The absence of complete dental alveoli (tooth sockets) in the mandible or maxilla due to multifocal or diffuse absence of alveolar bone was a less common feature but tended to be quite striking when present. These sites were characterized by the presence of isolated spicules of bone that were surrounded by fibrous tissue and plump fibroblasts (Fig. 17). Increased numbers of osteoclasts were sometimes present in these areas and included odontoclasts in the most severely affected cases (Fig. 17 inset). Endosteal resorption was characterized by an undulating or scalloped endosteal surface with or without the presence of osteoclasts. This was often associated with decreased cortical thickness and/or overall reduced amount of bone (osteopenia). Periosteal new bone formation was characterized by a focal or diffuse increase in periosteal osteoblast numbers accompanied by foci of new bone, often resulting in an irregular cortical surface.
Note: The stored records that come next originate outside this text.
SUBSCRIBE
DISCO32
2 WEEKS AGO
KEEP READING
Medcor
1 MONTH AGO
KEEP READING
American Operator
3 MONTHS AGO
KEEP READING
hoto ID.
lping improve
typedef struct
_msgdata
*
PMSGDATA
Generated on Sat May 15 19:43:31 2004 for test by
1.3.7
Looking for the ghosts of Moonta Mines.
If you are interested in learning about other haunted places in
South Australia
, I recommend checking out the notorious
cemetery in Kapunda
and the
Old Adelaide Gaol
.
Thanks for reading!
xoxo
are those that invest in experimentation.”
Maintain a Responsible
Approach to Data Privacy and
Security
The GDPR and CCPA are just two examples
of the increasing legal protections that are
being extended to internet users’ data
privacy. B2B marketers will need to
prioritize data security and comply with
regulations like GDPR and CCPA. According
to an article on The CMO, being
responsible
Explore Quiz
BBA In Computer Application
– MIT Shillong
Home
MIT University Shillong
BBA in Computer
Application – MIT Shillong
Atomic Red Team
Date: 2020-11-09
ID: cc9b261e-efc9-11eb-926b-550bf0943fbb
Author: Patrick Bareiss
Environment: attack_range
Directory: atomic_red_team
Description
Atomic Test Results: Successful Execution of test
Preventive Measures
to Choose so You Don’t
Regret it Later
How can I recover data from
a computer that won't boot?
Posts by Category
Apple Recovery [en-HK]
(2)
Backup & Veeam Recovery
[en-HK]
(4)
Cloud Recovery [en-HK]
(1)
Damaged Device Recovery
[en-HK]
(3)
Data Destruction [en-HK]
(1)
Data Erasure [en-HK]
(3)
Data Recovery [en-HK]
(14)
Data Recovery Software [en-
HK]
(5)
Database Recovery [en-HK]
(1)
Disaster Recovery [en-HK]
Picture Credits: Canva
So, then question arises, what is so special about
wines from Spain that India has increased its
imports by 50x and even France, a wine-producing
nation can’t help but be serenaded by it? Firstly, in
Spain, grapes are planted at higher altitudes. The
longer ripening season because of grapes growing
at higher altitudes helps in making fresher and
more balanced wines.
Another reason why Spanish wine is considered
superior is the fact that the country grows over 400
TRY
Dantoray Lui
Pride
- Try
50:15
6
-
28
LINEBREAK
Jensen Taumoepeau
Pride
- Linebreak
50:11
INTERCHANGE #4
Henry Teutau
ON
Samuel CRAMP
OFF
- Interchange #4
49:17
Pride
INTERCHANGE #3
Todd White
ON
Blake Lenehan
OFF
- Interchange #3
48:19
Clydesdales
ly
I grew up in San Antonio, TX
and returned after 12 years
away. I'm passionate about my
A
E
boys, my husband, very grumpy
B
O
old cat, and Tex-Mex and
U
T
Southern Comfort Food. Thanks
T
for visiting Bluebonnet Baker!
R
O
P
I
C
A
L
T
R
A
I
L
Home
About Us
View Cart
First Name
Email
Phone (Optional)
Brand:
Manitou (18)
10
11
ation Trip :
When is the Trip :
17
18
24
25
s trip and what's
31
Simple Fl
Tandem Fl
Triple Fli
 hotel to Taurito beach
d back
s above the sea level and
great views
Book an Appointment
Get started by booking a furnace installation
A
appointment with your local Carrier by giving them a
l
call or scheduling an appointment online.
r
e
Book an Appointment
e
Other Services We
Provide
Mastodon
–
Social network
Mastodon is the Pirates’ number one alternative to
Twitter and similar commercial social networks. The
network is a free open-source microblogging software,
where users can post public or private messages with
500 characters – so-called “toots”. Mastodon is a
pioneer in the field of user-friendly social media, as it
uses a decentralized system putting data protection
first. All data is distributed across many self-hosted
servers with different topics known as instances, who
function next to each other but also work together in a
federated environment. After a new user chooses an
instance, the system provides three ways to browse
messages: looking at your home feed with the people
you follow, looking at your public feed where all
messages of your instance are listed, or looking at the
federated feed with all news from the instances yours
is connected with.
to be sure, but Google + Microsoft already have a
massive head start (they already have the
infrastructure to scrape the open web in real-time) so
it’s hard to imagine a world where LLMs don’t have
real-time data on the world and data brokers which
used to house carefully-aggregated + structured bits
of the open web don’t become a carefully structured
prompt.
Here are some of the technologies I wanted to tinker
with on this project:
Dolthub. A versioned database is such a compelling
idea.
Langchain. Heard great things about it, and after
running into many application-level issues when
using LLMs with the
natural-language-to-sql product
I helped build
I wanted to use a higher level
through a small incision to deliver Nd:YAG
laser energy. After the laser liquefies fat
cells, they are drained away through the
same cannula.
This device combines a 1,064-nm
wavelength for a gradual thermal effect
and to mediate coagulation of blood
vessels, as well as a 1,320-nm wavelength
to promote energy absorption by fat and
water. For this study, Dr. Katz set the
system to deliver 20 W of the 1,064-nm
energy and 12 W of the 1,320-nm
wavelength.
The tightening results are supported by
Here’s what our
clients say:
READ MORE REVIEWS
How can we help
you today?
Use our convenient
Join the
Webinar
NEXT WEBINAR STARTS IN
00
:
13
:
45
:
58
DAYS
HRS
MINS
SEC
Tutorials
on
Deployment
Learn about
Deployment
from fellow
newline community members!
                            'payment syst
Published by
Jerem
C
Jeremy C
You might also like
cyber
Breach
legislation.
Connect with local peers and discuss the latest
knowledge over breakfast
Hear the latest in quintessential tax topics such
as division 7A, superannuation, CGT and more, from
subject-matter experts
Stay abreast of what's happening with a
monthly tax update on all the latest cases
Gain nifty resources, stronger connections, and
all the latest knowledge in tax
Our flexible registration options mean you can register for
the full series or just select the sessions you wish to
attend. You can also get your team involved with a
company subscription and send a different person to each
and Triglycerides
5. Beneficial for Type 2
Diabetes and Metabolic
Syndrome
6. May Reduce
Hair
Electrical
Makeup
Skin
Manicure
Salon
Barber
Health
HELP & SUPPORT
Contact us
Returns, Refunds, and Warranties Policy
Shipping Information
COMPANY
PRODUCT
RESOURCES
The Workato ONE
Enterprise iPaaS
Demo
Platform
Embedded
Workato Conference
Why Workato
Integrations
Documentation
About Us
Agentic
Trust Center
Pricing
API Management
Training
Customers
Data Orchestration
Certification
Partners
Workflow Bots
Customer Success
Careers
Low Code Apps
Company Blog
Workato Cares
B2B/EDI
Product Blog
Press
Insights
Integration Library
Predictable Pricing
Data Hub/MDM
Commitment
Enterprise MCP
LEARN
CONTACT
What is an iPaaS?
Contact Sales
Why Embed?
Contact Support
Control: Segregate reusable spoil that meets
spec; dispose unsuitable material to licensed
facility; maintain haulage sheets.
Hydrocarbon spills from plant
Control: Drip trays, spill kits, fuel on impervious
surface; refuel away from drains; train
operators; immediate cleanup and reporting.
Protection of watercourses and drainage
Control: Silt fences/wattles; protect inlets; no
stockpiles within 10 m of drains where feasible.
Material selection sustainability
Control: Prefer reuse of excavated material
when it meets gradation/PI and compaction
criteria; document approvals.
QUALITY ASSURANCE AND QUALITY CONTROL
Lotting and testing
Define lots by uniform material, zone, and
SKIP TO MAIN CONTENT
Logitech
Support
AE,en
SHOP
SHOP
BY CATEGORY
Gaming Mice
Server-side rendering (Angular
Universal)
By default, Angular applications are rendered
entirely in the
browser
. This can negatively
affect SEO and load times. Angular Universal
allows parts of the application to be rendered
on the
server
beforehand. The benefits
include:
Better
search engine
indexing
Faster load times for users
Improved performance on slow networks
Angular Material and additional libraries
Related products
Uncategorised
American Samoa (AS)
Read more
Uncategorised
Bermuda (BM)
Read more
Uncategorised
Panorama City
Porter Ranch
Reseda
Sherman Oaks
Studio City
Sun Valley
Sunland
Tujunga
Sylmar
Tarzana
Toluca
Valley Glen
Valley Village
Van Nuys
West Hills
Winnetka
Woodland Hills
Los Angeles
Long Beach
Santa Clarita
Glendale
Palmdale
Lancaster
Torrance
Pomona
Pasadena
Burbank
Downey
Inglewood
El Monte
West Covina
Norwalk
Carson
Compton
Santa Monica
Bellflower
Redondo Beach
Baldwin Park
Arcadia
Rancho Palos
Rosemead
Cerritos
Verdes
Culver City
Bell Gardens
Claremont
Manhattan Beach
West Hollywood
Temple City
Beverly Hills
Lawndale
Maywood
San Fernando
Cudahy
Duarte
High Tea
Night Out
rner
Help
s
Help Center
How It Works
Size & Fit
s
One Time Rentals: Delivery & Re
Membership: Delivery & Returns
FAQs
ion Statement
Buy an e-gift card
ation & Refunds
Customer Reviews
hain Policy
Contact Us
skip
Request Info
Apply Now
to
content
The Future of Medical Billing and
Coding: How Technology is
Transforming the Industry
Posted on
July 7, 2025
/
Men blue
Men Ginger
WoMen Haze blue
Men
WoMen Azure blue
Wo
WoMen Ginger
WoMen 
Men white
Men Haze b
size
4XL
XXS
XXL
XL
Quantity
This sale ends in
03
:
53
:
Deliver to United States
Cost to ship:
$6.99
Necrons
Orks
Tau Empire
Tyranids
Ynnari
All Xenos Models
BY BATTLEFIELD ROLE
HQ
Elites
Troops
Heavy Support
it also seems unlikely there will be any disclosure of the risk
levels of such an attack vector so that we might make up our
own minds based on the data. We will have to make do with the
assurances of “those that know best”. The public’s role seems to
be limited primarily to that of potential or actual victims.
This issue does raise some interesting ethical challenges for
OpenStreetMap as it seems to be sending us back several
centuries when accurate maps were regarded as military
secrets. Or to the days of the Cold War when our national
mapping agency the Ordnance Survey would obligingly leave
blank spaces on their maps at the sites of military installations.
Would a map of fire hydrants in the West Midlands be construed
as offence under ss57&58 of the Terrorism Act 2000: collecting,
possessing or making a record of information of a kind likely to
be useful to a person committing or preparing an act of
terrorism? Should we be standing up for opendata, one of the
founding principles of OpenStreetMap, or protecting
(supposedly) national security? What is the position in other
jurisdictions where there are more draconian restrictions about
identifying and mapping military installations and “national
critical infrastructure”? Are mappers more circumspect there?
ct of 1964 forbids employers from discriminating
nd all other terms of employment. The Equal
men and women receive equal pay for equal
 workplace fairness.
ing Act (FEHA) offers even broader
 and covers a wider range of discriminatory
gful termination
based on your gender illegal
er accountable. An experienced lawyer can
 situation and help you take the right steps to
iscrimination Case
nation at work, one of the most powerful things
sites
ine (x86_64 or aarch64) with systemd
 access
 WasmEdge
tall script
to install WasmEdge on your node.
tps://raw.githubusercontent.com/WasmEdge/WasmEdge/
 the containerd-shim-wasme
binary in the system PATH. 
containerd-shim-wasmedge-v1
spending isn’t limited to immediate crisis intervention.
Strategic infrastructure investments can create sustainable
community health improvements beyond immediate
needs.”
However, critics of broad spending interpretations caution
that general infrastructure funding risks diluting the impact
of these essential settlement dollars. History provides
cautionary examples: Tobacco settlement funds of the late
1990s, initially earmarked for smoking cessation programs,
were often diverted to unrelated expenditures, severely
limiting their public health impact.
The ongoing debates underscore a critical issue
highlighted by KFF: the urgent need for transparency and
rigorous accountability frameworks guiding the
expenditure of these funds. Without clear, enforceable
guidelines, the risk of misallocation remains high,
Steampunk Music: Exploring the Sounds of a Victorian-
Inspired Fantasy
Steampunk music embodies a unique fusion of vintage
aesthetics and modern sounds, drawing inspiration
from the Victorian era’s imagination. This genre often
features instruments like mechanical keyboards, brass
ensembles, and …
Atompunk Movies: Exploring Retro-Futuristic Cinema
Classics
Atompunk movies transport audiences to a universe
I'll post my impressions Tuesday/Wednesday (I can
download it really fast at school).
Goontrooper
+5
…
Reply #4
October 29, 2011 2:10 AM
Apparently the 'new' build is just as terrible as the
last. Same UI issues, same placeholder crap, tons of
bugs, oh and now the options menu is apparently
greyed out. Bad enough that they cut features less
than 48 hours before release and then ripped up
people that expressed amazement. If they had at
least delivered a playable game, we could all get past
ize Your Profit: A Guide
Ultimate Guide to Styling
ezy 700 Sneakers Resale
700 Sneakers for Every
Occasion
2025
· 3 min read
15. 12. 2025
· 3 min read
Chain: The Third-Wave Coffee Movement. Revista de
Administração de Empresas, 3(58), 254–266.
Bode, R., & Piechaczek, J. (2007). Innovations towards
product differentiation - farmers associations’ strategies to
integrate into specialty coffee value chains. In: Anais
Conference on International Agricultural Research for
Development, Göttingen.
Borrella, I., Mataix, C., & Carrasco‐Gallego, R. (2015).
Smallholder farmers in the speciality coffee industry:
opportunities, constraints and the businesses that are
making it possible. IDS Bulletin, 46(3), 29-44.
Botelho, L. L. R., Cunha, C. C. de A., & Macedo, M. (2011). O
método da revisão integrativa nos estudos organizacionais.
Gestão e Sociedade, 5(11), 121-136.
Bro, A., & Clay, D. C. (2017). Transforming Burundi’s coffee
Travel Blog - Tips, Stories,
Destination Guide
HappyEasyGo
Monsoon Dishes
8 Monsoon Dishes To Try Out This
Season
The third disease category that was identified in these animals was osteopenia, which was characterized radiographically in 4 animals (mean age 43.4 months) by a generalized, diffuse decrease in radiodensity involving the cortex and medulla of all bones (Fig. 15). In all cases identified radiographically, histological examination revealed a diffuse decrease in cortical thickness. An additional 27 animals were diagnosed histologically with osteopenia (n = 31) based on agreement among 3 pathologists with experience evaluating bone tissue from marmosets (C.S.C., E.J.O., and G.C.S.) that the amount of cortical or trabecular bone present in the section was reduced relative to what would normally be expected (Fig. 19). This was often accompanied by endosteal resorption and was sometimes accompanied by cortical trabeculation. The diagnosis of osteopenia was made subjectively, as bone densitometry was not done on live animals or on bone samples, and standardized tissue sections were not evaluated using histomorphometry to quantitate bone area.

Importantly, the 3 categories of bone disease that were noted in the JHU animals were not mutually exclusive. In fact, although the diagnosis of rickets was reserved for young animals with open growth plates, all cases of rickets also exhibited histological lesions of FOD and osteopenia. FOD and osteopenia were present concomitantly in adult animals as well, with nearly all animals with FOD also exhibiting osteopenia and approximately half of the osteopenic animals also exhibiting lesions of FOD.

A review of the 65 necropsy reports revealed an association between bone and gastrointestinal disease, which was previously reported. ³ Of the 38 animals with bone lesions, 35 had suspected or confirmed gastrointestinal disease considered typical of MWS. In addition, renal disease was diagnosed in 23 of 38 (60.5%) animals that had bone disease and 19 of 27 (70.4%) animals that did not have bone disease. Lymphoplasmacytic interstitial nephritis was the most common kidney lesion in both groups.